Directed by: Steven Soderbergh

Produced by: Laura Bickford, Benicio del Toro

Written by: Peter Buchman, Benjamin A. van der Veen

Distributor: IFC Films; also available on IFC's cable Video On Demand.


As seen at AFI Fest 2008:

     It will be hard for me to discuss the extent of my thoughts on Steven Soderbergh's 4-1/2 hour epic, Che, within the confines of a short review, but the movie didn’t conjure up enough excitement to make me want to explore it in longer form. This is because Che boasts none of the standard markings of a sprawling opus; instead, it's almost exclusively strung together by minor moments. While there’s nothing wrong with this approach on the surface, it quickly tires three hours in because the film lacks distinctness. In other words: if you were wondering what Che Guevara, the man who is equally praised by leftists for being a heroic revolutionary as he is condemned by moderates and conservatives for being responsible for dozens of brutal murders, was like on a trivial human level when he camped out before skirmishes in his revolutions in Cuba and Bolivia, then this is the movie for you. Most of us will find that in the end Che is boring, unaffecting, and politically abhorrent.

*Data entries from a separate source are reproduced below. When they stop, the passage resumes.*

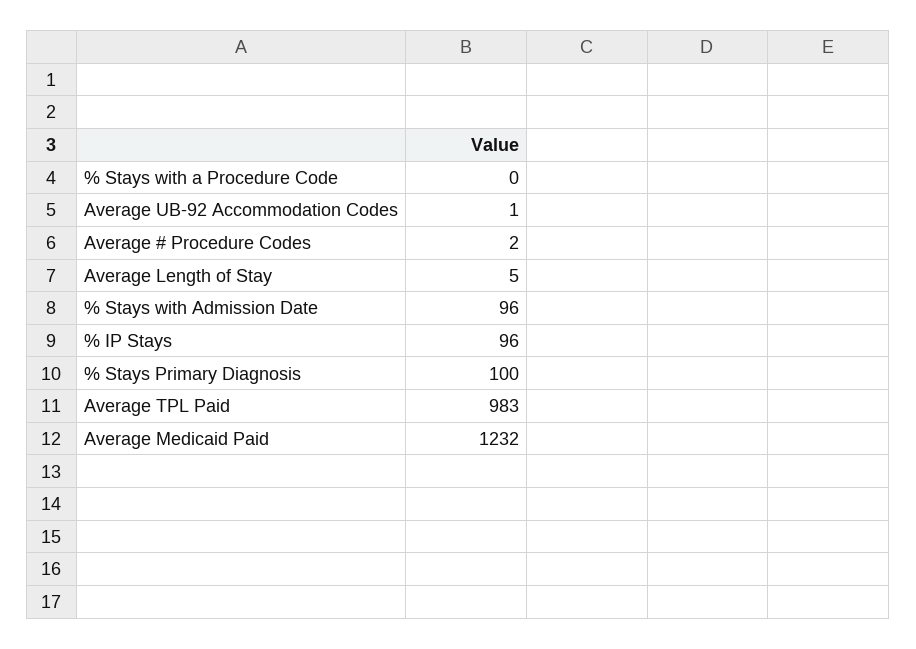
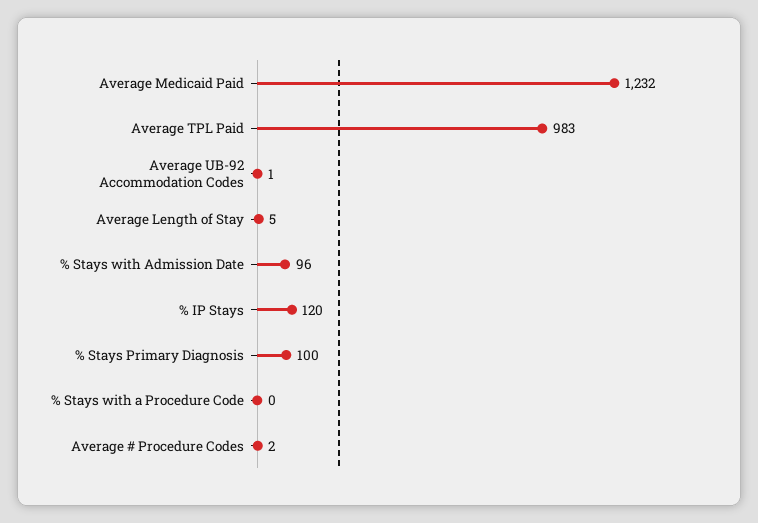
  {
    "% Stays with a Procedure Code": 0,
    "Average UB-92 Accommodation Codes": 1,
    "Average # Procedure Codes": 2,
    "Average Length of Stay": 5,
    "% Stays with Admission Date": 96,
-   "% IP Stays": 96,
+   "% IP Stays": 120,
    "% Stays Primary Diagnosis": 100,
    "Average TPL Paid": 983,
    "Average Medicaid Paid": 1232
  }

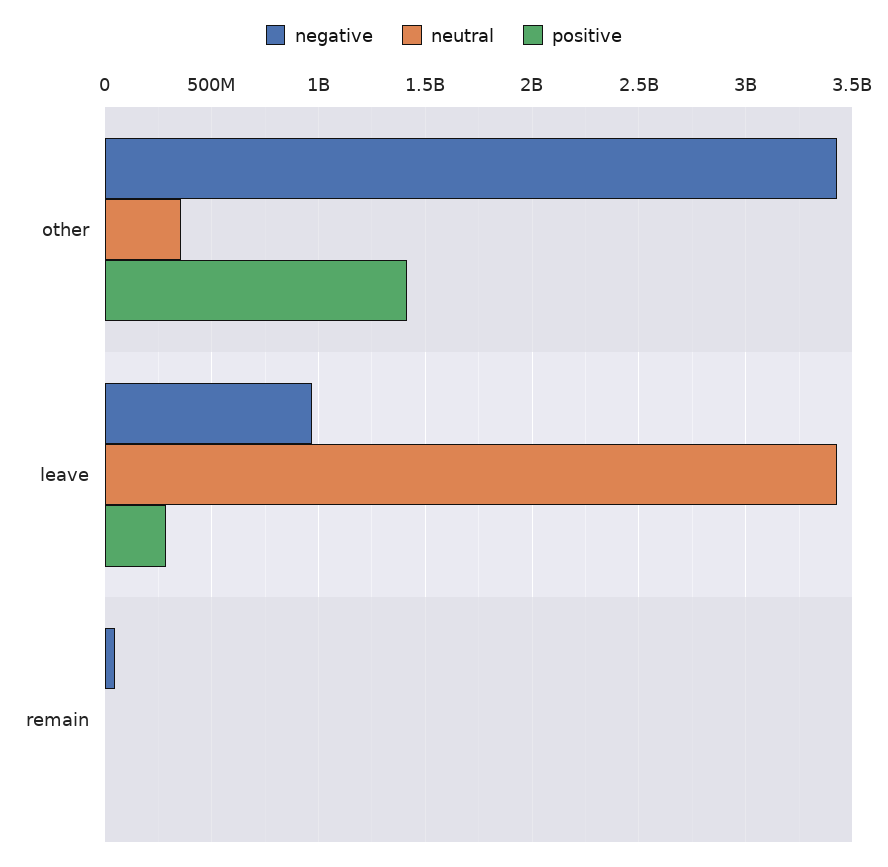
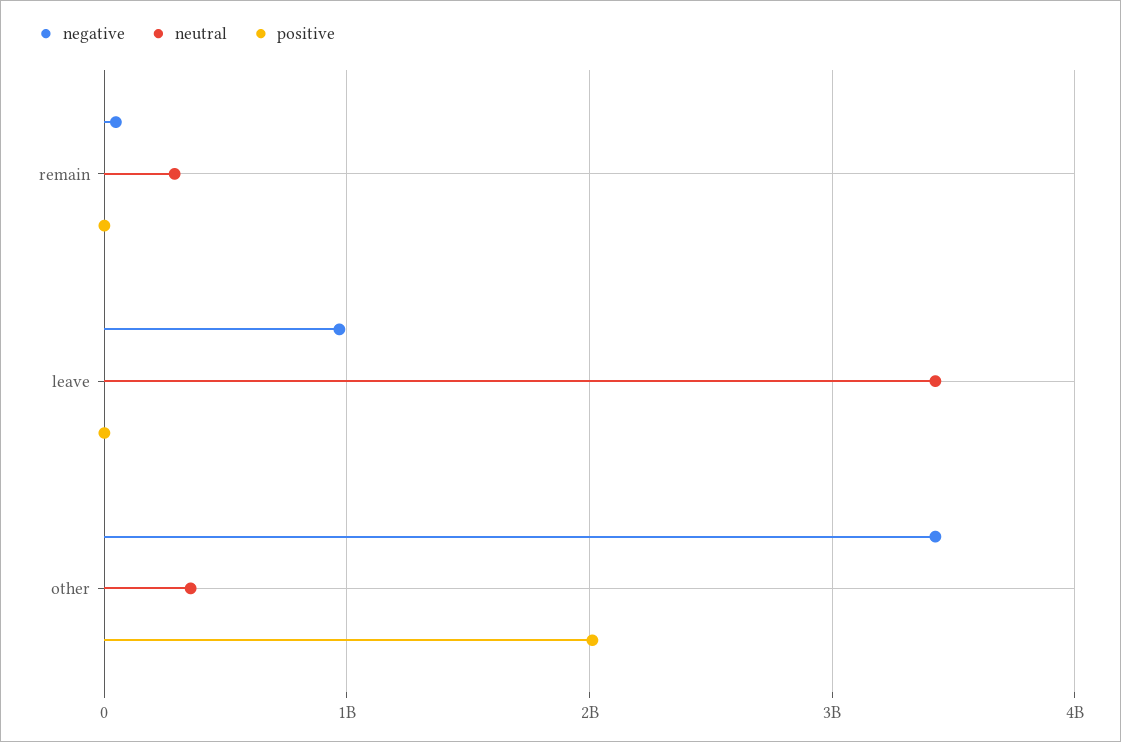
  {
    "negative": {
      "other": 3450000000,
      "leave": 950000000,
      "remain": 50000000
    },
    "neutral": {
      "other": 350000000,
      "leave": 3450000000,
-     "remain": 0
+     "remain": 300000000
    },
    "positive": {
-     "other": 1400000000,
+     "other": 2000000000,
-     "leave": 300000000,
+     "leave": 0,
      "remain": 0
    }
  }

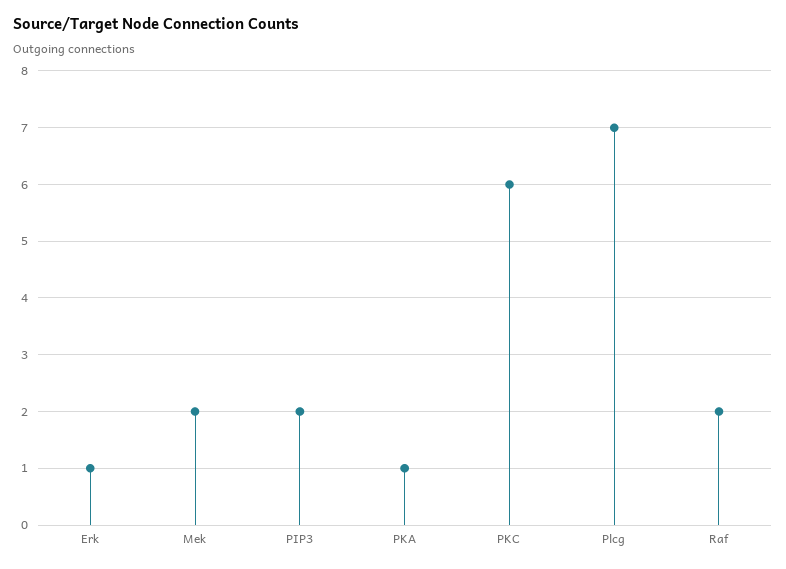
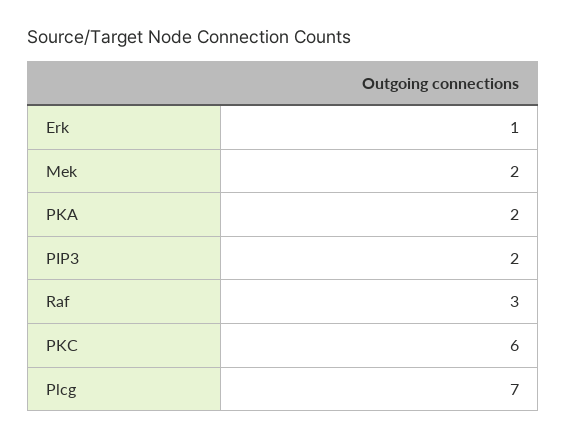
  {
    "Erk": 1,
    "Mek": 2,
    "PIP3": 2,
-   "PKA": 1,
+   "PKA": 2,
    "PKC": 6,
    "Plcg": 7,
-   "Raf": 2
+   "Raf": 3
  }

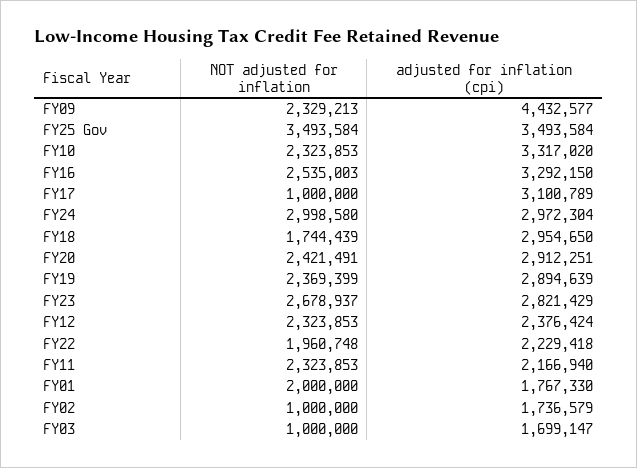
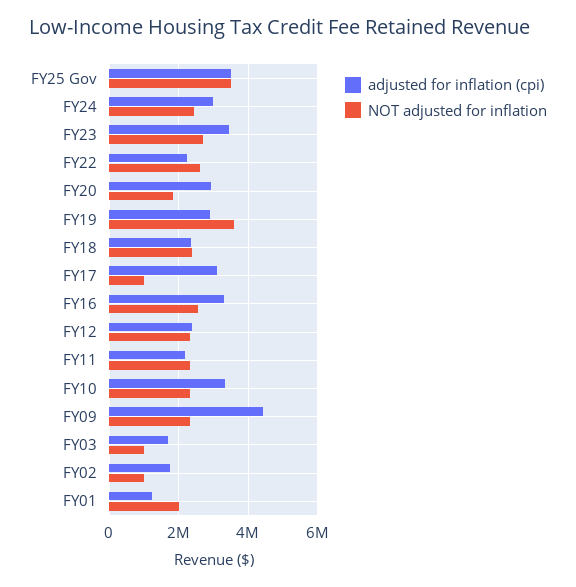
  {
    "NOT adjusted for inflation": {
      "FY09": 2329213,
      "FY25 Gov": 3493584,
      "FY10": 2323853,
      "FY16": 2535003,
      "FY17": 1000000,
-     "FY24": 2998580,
+     "FY24": 2400000,
-     "FY18": 1744439,
+     "FY18": 2400000,
-     "FY20": 2421491,
+     "FY20": 1800000,
-     "FY19": 2369399,
+     "FY19": 3600000,
      "FY23": 2678937,
      "FY12": 2323853,
-     "FY22": 1960748,
+     "FY22": 2600000,
      "FY11": 2323853,
      "FY01": 2000000,
      "FY02": 1000000,
      "FY03": 1000000
    },
    "adjusted for inflation (cpi)": {
      "FY09": 4432577,
      "FY25 Gov": 3493584,
      "FY10": 3317020,
      "FY16": 3292150,
      "FY17": 3100789,
      "FY24": 2972304,
-     "FY18": 2954650,
+     "FY18": 2400000,
      "FY20": 2912251,
      "FY19": 2894639,
-     "FY23": 2821429,
+     "FY23": 3400000,
      "FY12": 2376424,
      "FY22": 2229418,
      "FY11": 2166940,
-     "FY01": 1767330,
+     "FY01": 1200000,
      "FY02": 1736579,
      "FY03": 1699147
    }
  }

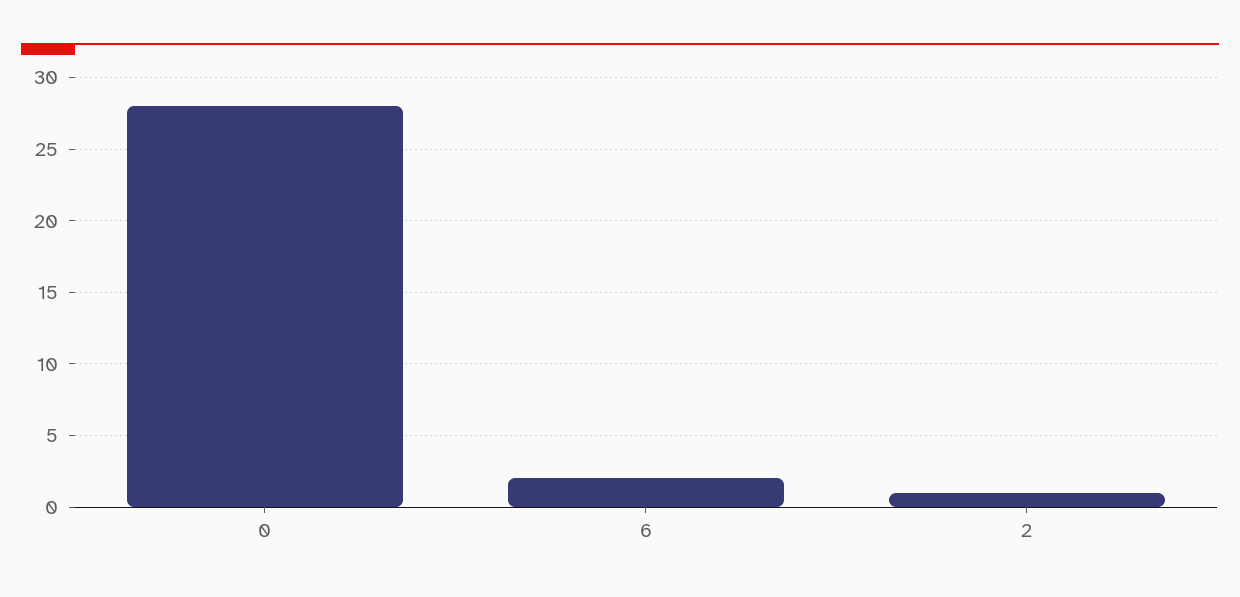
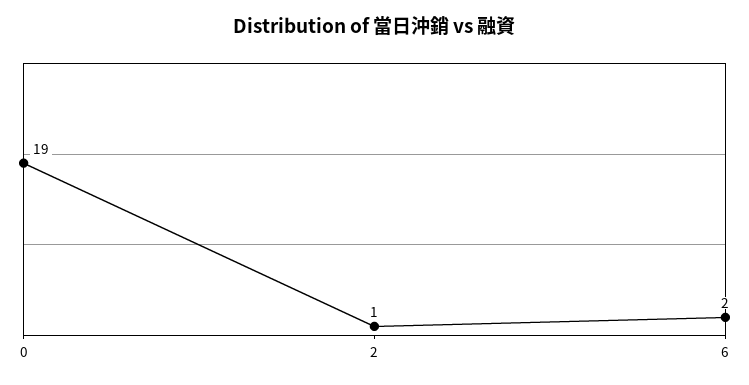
  {
-   "0": 28,
+   "0": 19,
    "6": 2,
    "2": 1
  }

     What I found most curious about Che was how differently I reacted to its two parts. (It was split primarily for commercial reasons—it will show as two separate engagements at most theatres—but there were some artistic differences between the segments like theatrical aspect ratio.) Part one, The Argentine, covers Guevara’s participation in the Cuban Revolution, from the communist principles that led him to participate to the battles he fought to his relationship with Fidel Castro. It succeeds as a straightforward war film with a uniquely intimate scope because Soderbergh adheres to detail and doesn't over-glamorize Che. (No, Soderbergh doesn't depict his subject for the murderer he was, but given the movie is told from Che's emotional-perspective, this is forgivable). The cinematography is sweeping, especially when one considers how good it looks for digital. And Benicio Del Toro just flat-out disappears into the role of Che, instantly sucking the viewer in.

     Part two of the film, Guerrilla, is awful. It moves with the pace of molasses, covering the aforementioned "quieter" moments of Che's attempted overthrow of the Bolivian government, years after his efforts in Cuba became infamous. I don't have any problem with this approach in theory—in fact, I think Soderbergh's refusal to go for a traditionally epic approach was noble and lends admirable grit to the material-—but it doesn't work overall because scribes Peter Buchman and Benjamin A. van der Veen's script contains few interesting insights on Che the man. The result is a 2+ hour saga that delves into a completely empty version of a Che’s psyche,  fast becoming repetitive. And the final scenes absolutely glamorize Che in an inappropriate manner, with sympathetic POV photography that is as morally-condemnable as it is aesthetically-beautiful. Yes, Del Toro remains as good in part two as he is in part one—I don't believe there was any lapse in filming, so any difference in the quality of his performance would have been unexpected—but he can't save what becomes a yawn-inducing and arguably offensive finish to what begins as a pretty good movie. What a shame.

-Danny Baldwin, Bucket Reviews

Review Published on: 11.7.2008

Screened on: 11.1.2008 at Grauman's Chinese Theatre in Hollywood, CA.


Che is rated R and runs 257 minutes plus an intermission.